I mean no offense to you if you have a semi-colon tattoo, but it bothers me that they took the least well-understood punctuation mark and made it a symbol of my illness. I don’t want any punctuation mark as a symbol for my illness. What other illness uses punctuation as a symbol?
Funny we should ask… People who have had half their colon removed use a punctuation mark tattoo as a symbol of their illness. Want to guess which one it is? Yes. Of course. A semi-colon. And they are not pleased that the depressed community co-opted their symbol.
Surviving depression in images…
I prefer images such as the butterfly or the phoenix to symbolize overcoming depression. The butterfly, though an overly common tattoo, symbolizes pretty much the maximum change any organism can go through in a lifetime: from a creeping, crawling, slug-like caterpillar to a gorgeous, delicate, flying butterfly. The phoenix ages and is burnt up by life, but from those ashes rises a brand new, young and vibrant phoenix.
Alternately, an image representing the depression such as a black dog (what Churchill famously called his depression) would be acceptable. I just hate the semi-colon. It’s okay if you have one, though. It’s just punctuation and it means something to you.
I think people who fight depression are brave. It makes is hate our very selves. it makes us feel our isolation. It makes life seem empty and meaningless.
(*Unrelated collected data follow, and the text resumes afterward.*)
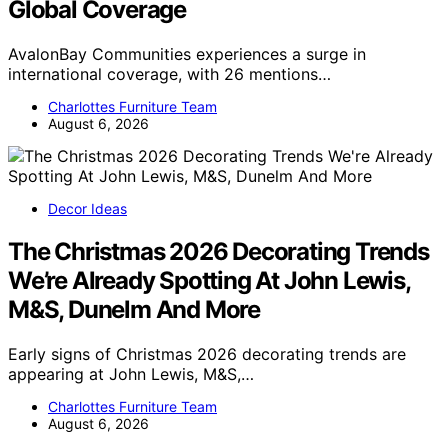
Global Coverage
AvalonBay Communities experiences a surge in
international coverage, with 26 mentions…
Charlottes Furniture Team
August 6, 2026
Decor Ideas
The Christmas 2026 Decorating Trends
We’re Already Spotting At John Lewis,
M&S, Dunelm And More
Early signs of Christmas 2026 decorating trends are
appearing at John Lewis, M&S,…
Charlottes Furniture Team
August 6, 2026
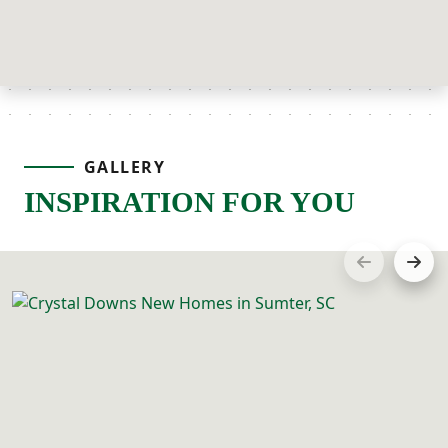
GALLERY
INSPIRATION FOR YOU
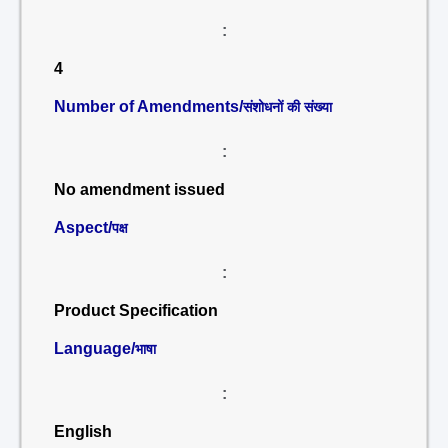
:
4
Number of Amendments/
संशोधनों की संख्या
:
No amendment issued
Aspect/
पक्ष
:
Product Specification
Language/
भाषा
:
English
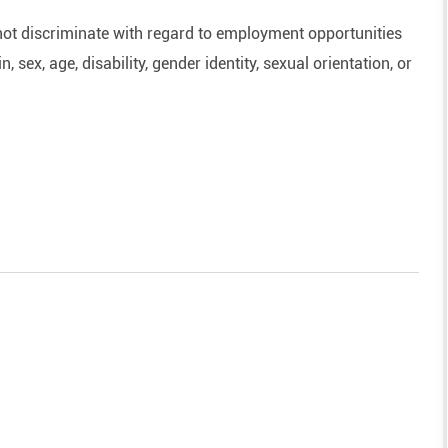
ot discriminate with regard to employment opportunities
n, sex, age, disability, gender identity, sexual orientation, or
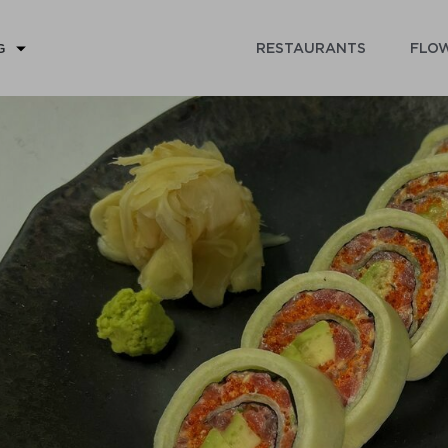
RESTAURANTS
FLOW
G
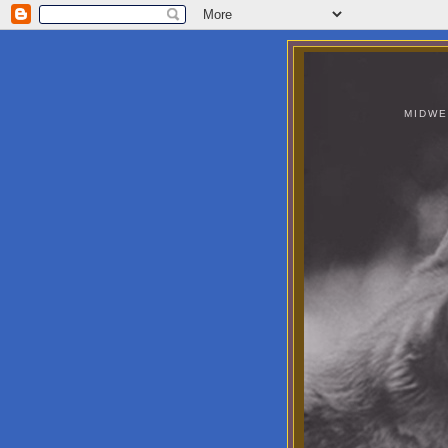
MIDWE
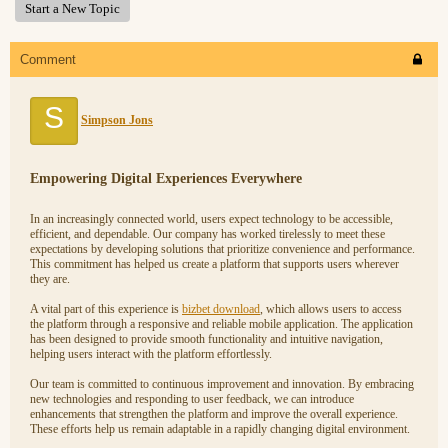
Start a New Topic
Comment
S
Simpson Jons
Empowering Digital Experiences Everywhere
In an increasingly connected world, users expect technology to be accessible,
efficient, and dependable. Our company has worked tirelessly to meet these
expectations by developing solutions that prioritize convenience and performance.
This commitment has helped us create a platform that supports users wherever
they are.
A vital part of this experience is
bizbet download
, which allows users to access
the platform through a responsive and reliable mobile application. The application
has been designed to provide smooth functionality and intuitive navigation,
helping users interact with the platform effortlessly.
Our team is committed to continuous improvement and innovation. By embracing
new technologies and responding to user feedback, we can introduce
enhancements that strengthen the platform and improve the overall experience.
These efforts help us remain adaptable in a rapidly changing digital environment.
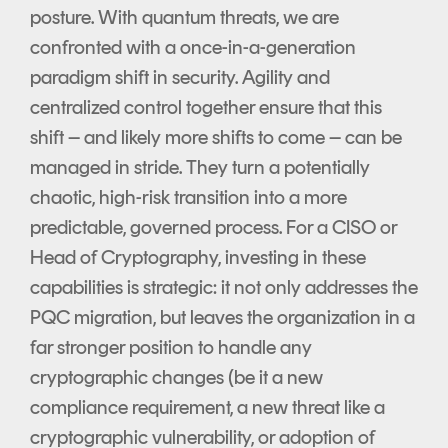
posture. With quantum threats, we are
confronted with a once-in-a-generation
paradigm shift in security. Agility and
centralized control together ensure that this
shift – and likely more shifts to come – can be
managed in stride. They turn a potentially
chaotic, high-risk transition into a more
predictable, governed process. For a CISO or
Head of Cryptography, investing in these
capabilities is strategic: it not only addresses the
PQC migration, but leaves the organization in a
far stronger position to handle any
cryptographic changes (be it a new
compliance requirement, a new threat like a
cryptographic vulnerability, or adoption of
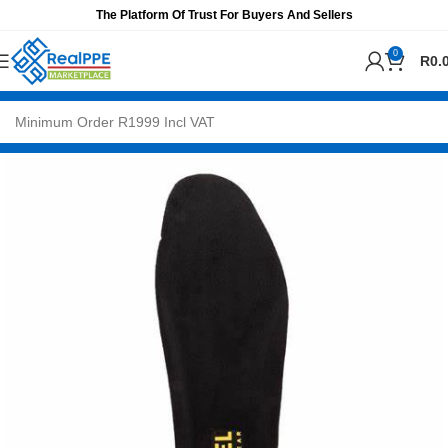
The Platform Of Trust For Buyers And Sellers
0
R
0.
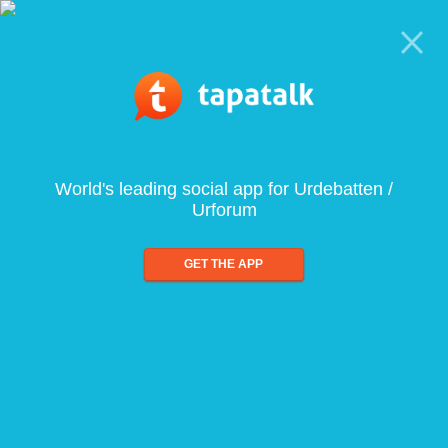
World's leading social app for Urdebatten /
Urforum
GET THE APP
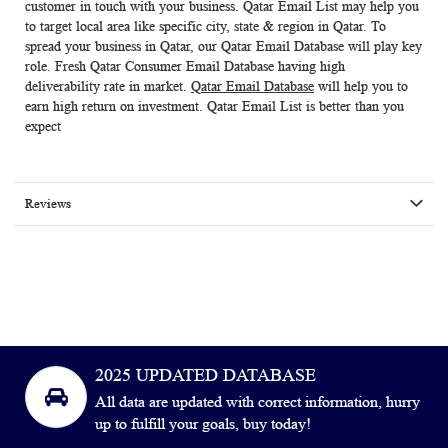
customer in touch with your business.
Qatar Email List
may help you
to target local area like specific city, state & region in Qatar. To
spread your business in Qatar, our
Qatar Email Database
will play key
role. Fresh
Qatar Consumer Email Database
having high
deliverability rate in market.
Qatar Email Database
will help you to
earn high return on investment. Qatar Email List is better than you
expect
Reviews
2025 UPDATED DATABASE
All data are updated with correct information, hurry
up to fulfill your goals, buy today!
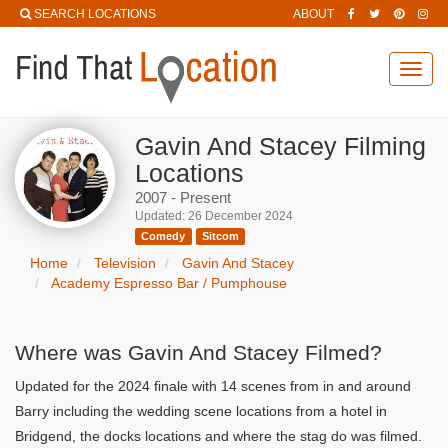
SEARCH LOCATIONS
ABOUT
Toggl
navig
Gavin And Stacey Filming
Locations
2007 - Present
Updated: 26 December 2024
Comedy
Sitcom
Home
Television
Gavin And Stacey
Academy Espresso Bar / Pumphouse
Where was Gavin And Stacey Filmed?
Updated for the 2024 finale with 14 scenes from in and around
Barry including the wedding scene locations from a hotel in
Bridgend, the docks locations and where the stag do was filmed.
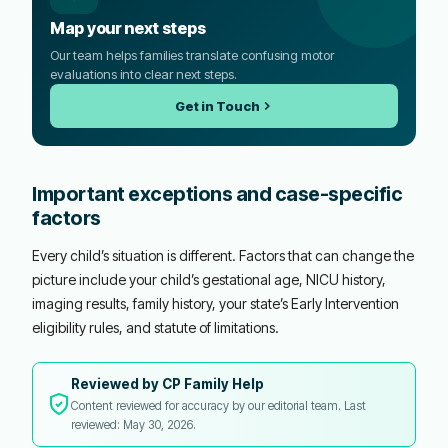
Map your next steps
Our team helps families translate confusing motor
evaluations into clear next steps.
Get in Touch
Important exceptions and case-specific
factors
Every child’s situation is different. Factors that can change the
picture include your child’s gestational age, NICU history,
imaging results, family history, your state’s Early Intervention
eligibility rules, and statute of limitations.
Reviewed by CP Family Help
Content reviewed for accuracy by our editorial team. Last
reviewed: May 30, 2026.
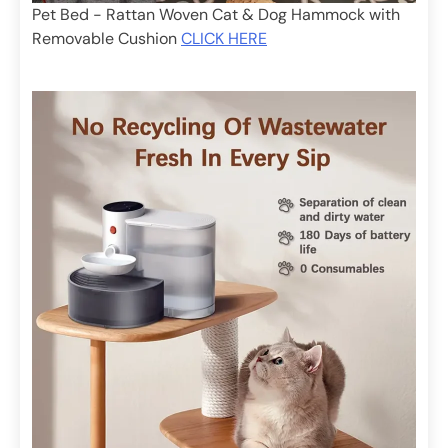
Pet Bed - Rattan Woven Cat & Dog Hammock with
Removable Cushion
CLICK HERE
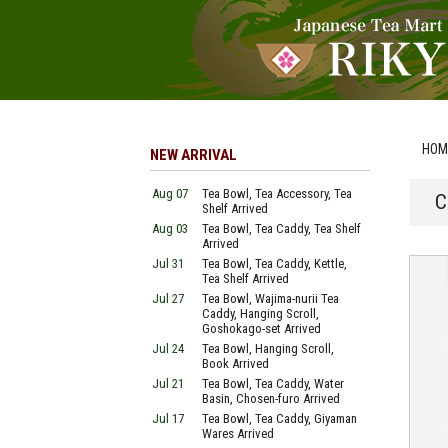
HOM
NEW ARRIVAL
Aug 07
Tea Bowl, Tea Accessory, Tea
C
Shelf Arrived
Aug 03
Tea Bowl, Tea Caddy, Tea Shelf
Arrived
Jul 31
Tea Bowl, Tea Caddy, Kettle,
Tea Shelf Arrived
Jul 27
Tea Bowl, Wajima-nurii Tea
Caddy, Hanging Scroll,
Goshokago-set Arrived
Jul 24
Tea Bowl, Hanging Scroll,
Book Arrived
Jul 21
Tea Bowl, Tea Caddy, Water
Basin, Chosen-furo Arrived
Jul 17
Tea Bowl, Tea Caddy, Giyaman
Wares Arrived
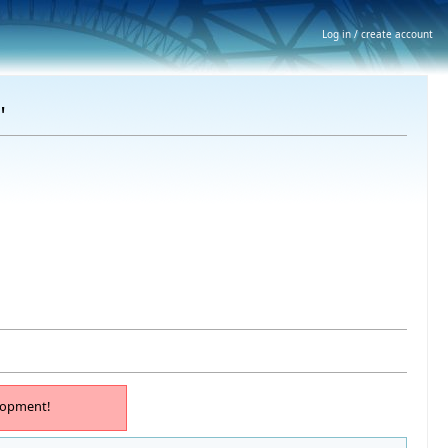
Log in / create account
"
lopment!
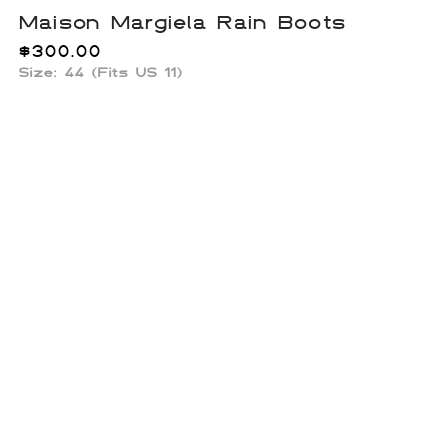
Maison Margiela Rain Boots
$
300.00
Size: 44 (Fits US 11)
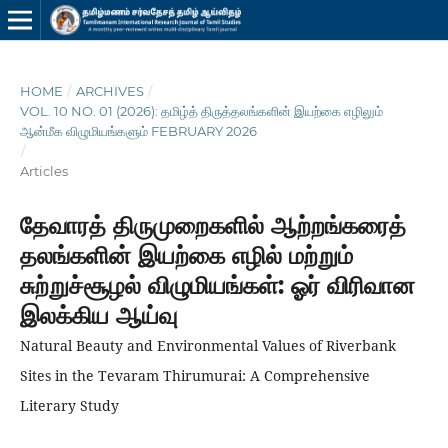
HOME
/
ARCHIVES
/
VOL. 10 NO. 01 (2026): தமிழ்த் திருத்தலங்களின் இயற்கை எழிலும்
ஆன்மீக விழுமியங்களும் FEBRUARY 2026
/
Articles
தேவாரத் திருமுறைகளில் ஆற்றங்கரைத்
தலங்களின் இயற்கை எழில் மற்றும்
சுற்றுச்சூழல் விழுமியங்கள்: ஓர் விரிவான
இலக்கிய ஆய்வு
Natural Beauty and Environmental Values of Riverbank
Sites in the Tevaram Thirumurai: A Comprehensive
Literary Study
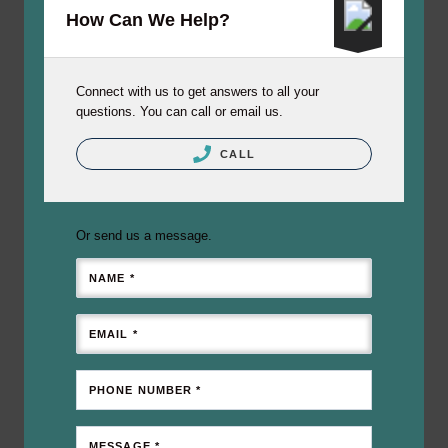
How Can We Help?
Connect with us to get answers to all your
questions. You can call or email us.
CALL
Or send us a message.
NAME *
EMAIL *
PHONE NUMBER *
MESSAGE *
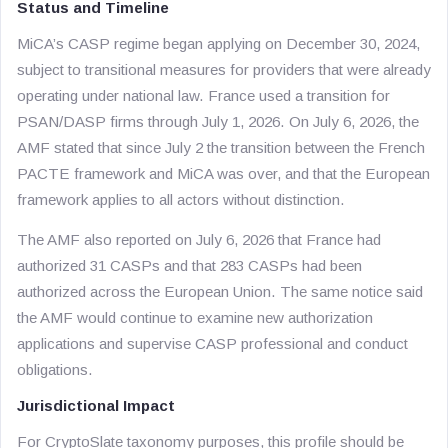
Status and Timeline
MiCA’s CASP regime began applying on December 30, 2024,
subject to transitional measures for providers that were already
operating under national law. France used a transition for
PSAN/DASP firms through July 1, 2026. On July 6, 2026, the
AMF stated that since July 2 the transition between the French
PACTE framework and MiCA was over, and that the European
framework applies to all actors without distinction.
The AMF also reported on July 6, 2026 that France had
authorized 31 CASPs and that 283 CASPs had been
authorized across the European Union. The same notice said
the AMF would continue to examine new authorization
applications and supervise CASP professional and conduct
obligations.
Jurisdictional Impact
For CryptoSlate taxonomy purposes, this profile should be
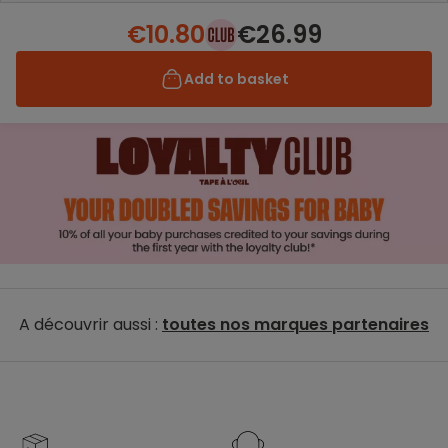
€10.80
€26.99
Add to basket
A découvrir aussi :
toutes nos marques partenaires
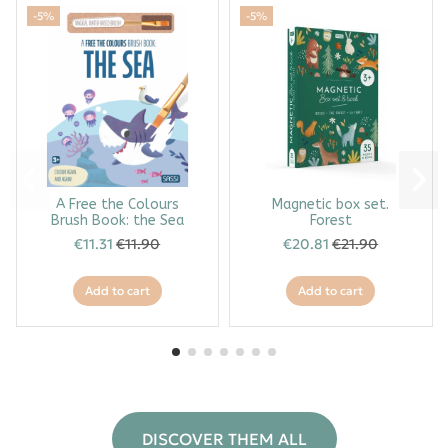
-5%
-5%
A Free the Colours
Magnetic box set.
Brush Book: the Sea
Forest
€11.31
€11.90
€20.81
€21.90
Add to cart
Add to cart
DISCOVER THEM ALL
And we still move forward in the face of this soul-crushing despair. That is bravery even if no one knows it and no one ever sees these secret battles we fight.
I understand the logic behind the semi-colon tattoo, but I feel like it minimizes the hell we have gone through. I feel we deserve a symbol that is a badge of the courage we have shown. I feel our symbol should be an emblem of our strength to remind us of how strong we can be even when we are feeling weak.